O que isso significa para o risco à saúde

Para entender o que essas medições significam para as pessoas, o estudo utilizou um modelo padrão de risco à saúde que estima a quantidade de metal que uma pessoa pode ingerir diariamente ao beber água em sachê. Os pesquisadores compararam essa “dose” com valores de referência considerados improváveis de causar dano ao longo da vida. Para a maioria dos metais, os quocientes de risco resultantes ficaram abaixo de um, sugerindo baixa probabilidade de efeitos não cancerígenos para consumidores típicos adultos e crianças. Mas o arsênio se destacou: seus valores foram maiores que um para ambos os grupos etários, sinalizando possíveis preocupações de saúde. Urânio, chumbo, mercúrio e prata também apresentaram marcadores de risco elevados em algumas marcas individuais. Crianças, em geral, enfrentaram riscos estimados mais altos do que adultos porque consomem quantidades semelhantes de água apesar de terem corpos muito menores.

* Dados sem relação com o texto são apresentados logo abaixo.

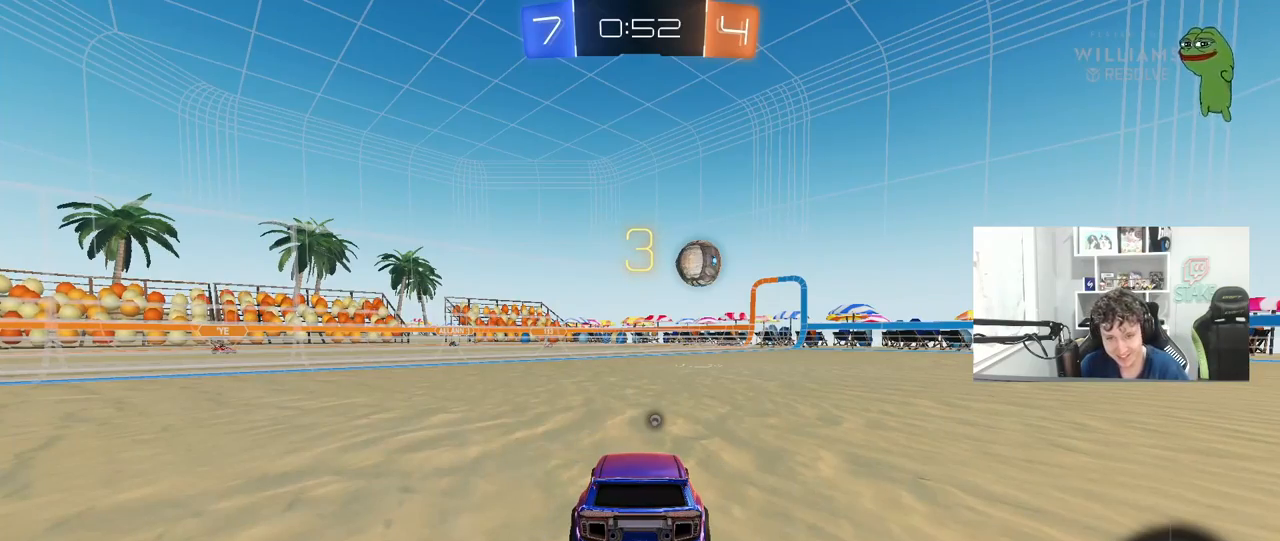
{"keys": [], "mouse": [], "mouse_move": "still", "events": []}
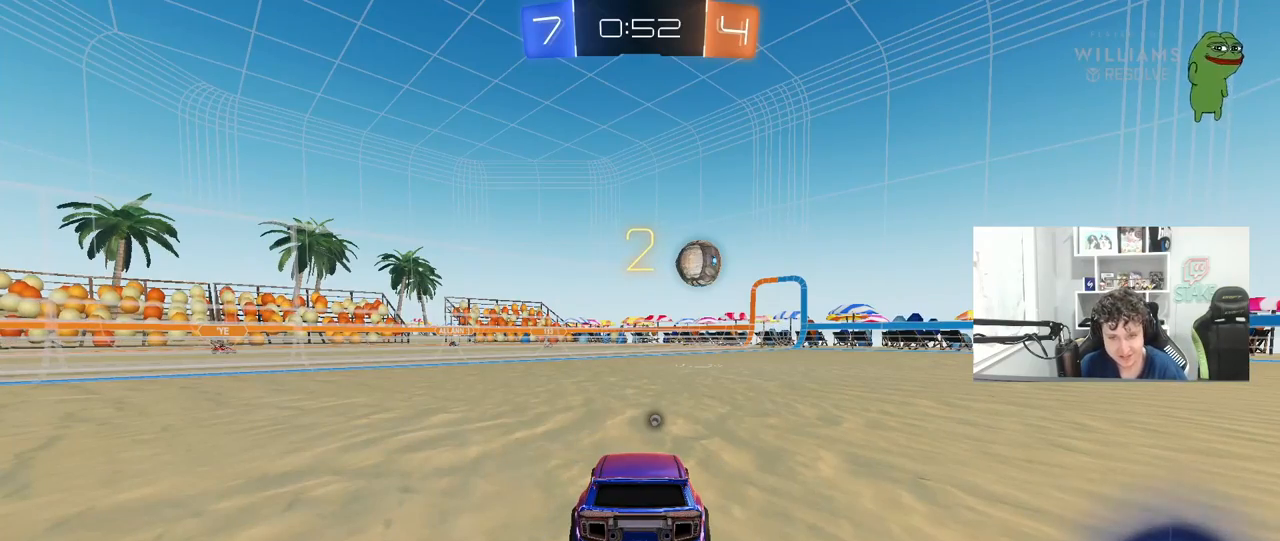
{"keys": ["space"], "mouse": ["left"], "mouse_move": "up-left", "events": [[433, "space", "down"], [483, "mouse_left", "down"]]}
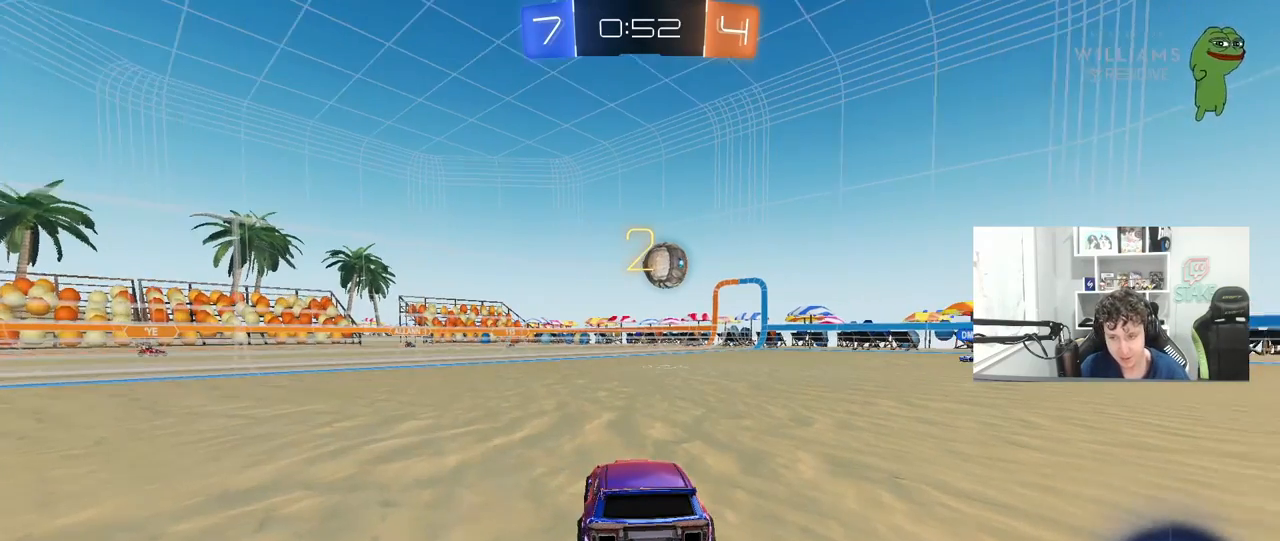
{"keys": ["w"], "mouse": ["left"], "mouse_move": "left", "events": [[33, "space", "up"], [217, "mouse_left", "up"], [217, "w", "down"], [450, "mouse_left", "down"]]}
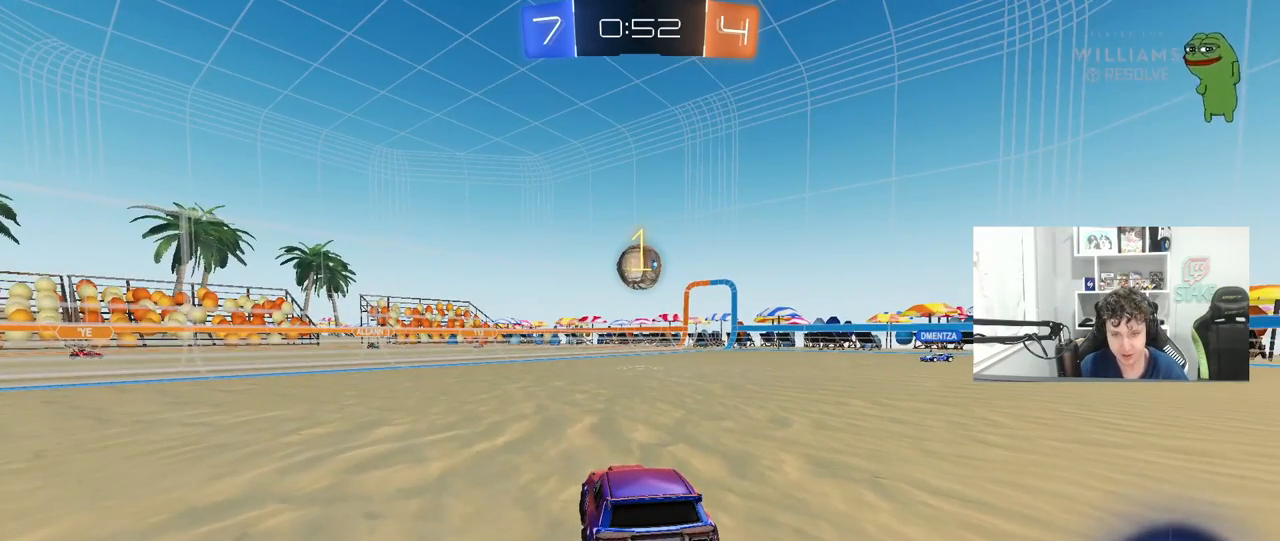
{"keys": ["w"], "mouse": ["left"], "mouse_move": "still", "events": []}
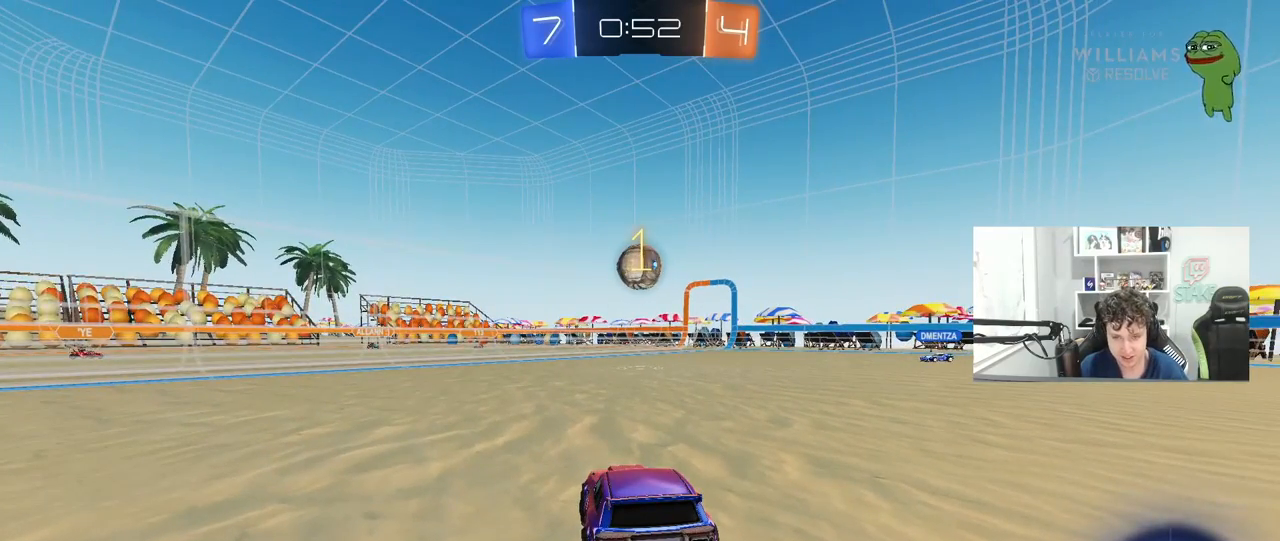
{"keys": [], "mouse": ["left", "right"], "mouse_move": "still", "events": [[433, "d", "down"], [433, "w", "up"], [483, "d", "up"], [483, "mouse_right", "down"]]}
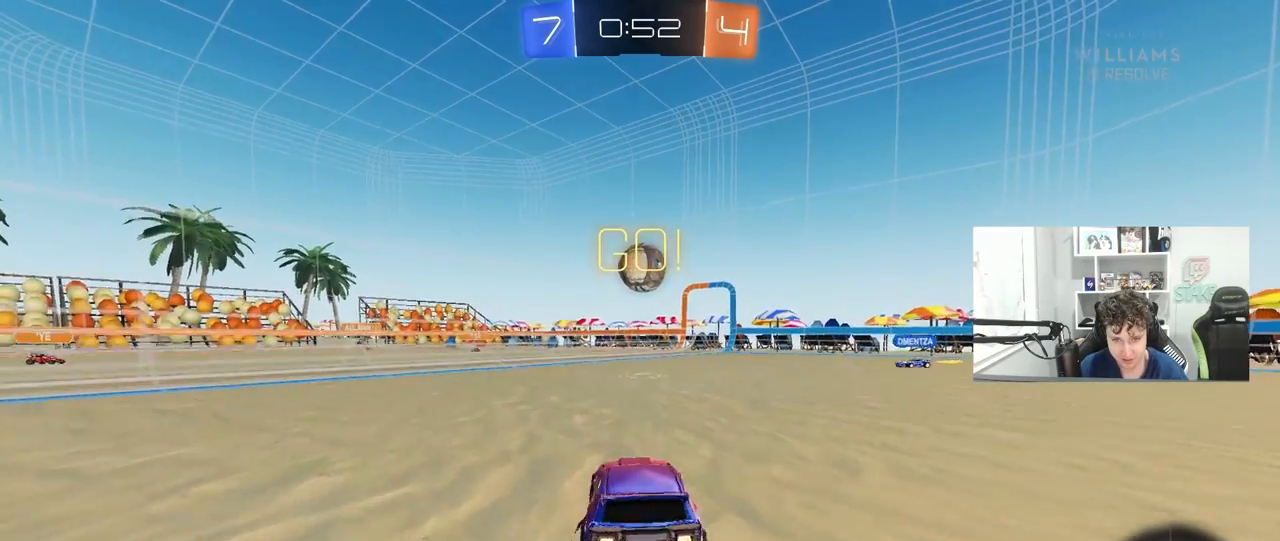
{"keys": ["a", "w"], "mouse": ["left"], "mouse_move": "still", "events": [[17, "s", "down"], [167, "a", "down"], [167, "shift", "down"], [217, "mouse_right", "up"], [250, "s", "up"], [300, "shift", "up"], [400, "w", "down"]]}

Por que são necessárias regras e fiscalizações mais rigorosas

Do ponto de vista do público leigo, a conclusão principal é que a água em sachê em Lagos não é uniformemente perigosa, mas também não é confiavelmente segura. A maioria dos metais medidos permaneceu dentro dos limites seguros, mas um número preocupante de marcas apresentou excesso de chumbo, arsênio ou urânio — substâncias associadas a danos neurológicos, doenças cardíacas e problemas renais após exposição prolongada. Ao mesmo tempo, a ausência de números de lote e datas de validade em todos os sachês dificulta rastrear ou recolher produtos problemáticos. Os autores concluem que inspeções de fábricas mais rigorosas e frequentes, melhor aplicação das normas existentes e rotulagem clara são essenciais para que milhões de pessoas que dependem da água em sachê possam bebê-la com maior confiança.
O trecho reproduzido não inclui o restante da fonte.